María Cristina carga ahora con la desgracia de su hija y la muerte de su esposo. Su casa en Puebla luce abandonada, no quiere volver allí. La familia no ha recibido reparación alguna, ni siquiera con las pruebas de que las mismas personas que atacaron a Paula en 2011 robaron el circuito de cámaras de la clínica y el teléfono público instalado allí, donde recibían llamadas amenazantes, el mismo día que Francisco murió. Un día después del ataque, en la clínica aún se veían los cables arrancados de las cámaras y la marca donde estuvo el teléfono.
El caso de Paula continúa en un limbo en el que solo dos de los siete agresores identificados tienen orden de aprehensión, pero nadie ha sido detenido.

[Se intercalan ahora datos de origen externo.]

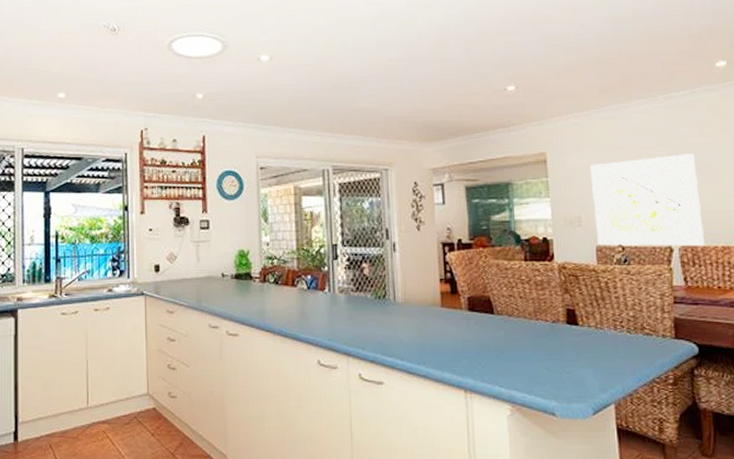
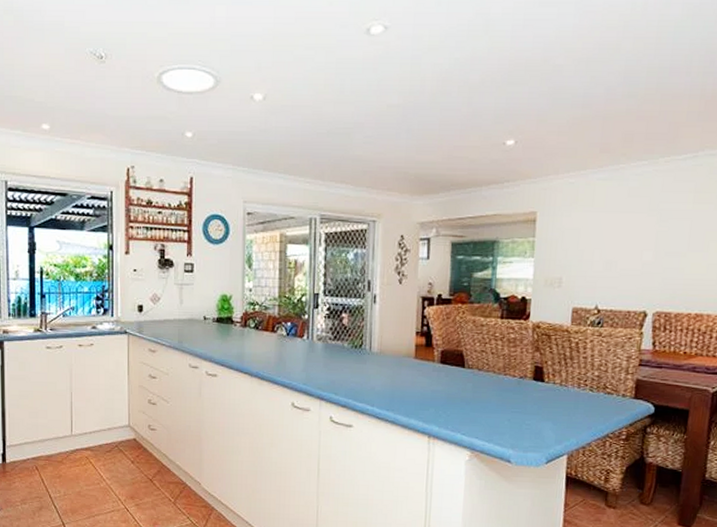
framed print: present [589,153,704,246] -> none [574,220,685,312]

Cuando acude al Ministerio Público a preguntar cómo van las diligencias, María Cristina suele recibir la misma respuesta: “usted no sabe la cantidad de casos que tenemos, son demasiados, tenemos muy poco personal y no nos damos abasto”.
Para las autoridades, su desdicha parece menos importante que la de un alarmante número de familias de las mujeres que han sido asesinadas brutalmente en Puebla durante el gobierno de Rafael Moreno Valle, a quien le quedan ocho meses en el cargo.
En los escritorios del gobierno poblano, ocupados en los cargos clave por los mismos funcionarios a quienes les ha venido la crisis de los feminicidios como una ola, se amontonan 36 expedientes de mujeres asesinadas brutalmente solo durante 2016.
Las asociaciones civiles que vigilan la violencia contra las mujeres han alertado un crecimiento alarmante de los asesinatos, las violaciones, las agresiones en el gobierno de Moreno Valle. La respuesta oficial es que estos homicidios son solo el 30 por ciento de los casos de asesinato. Mientras tanto, Paula vuelve a la escuela, se convierte en adulta.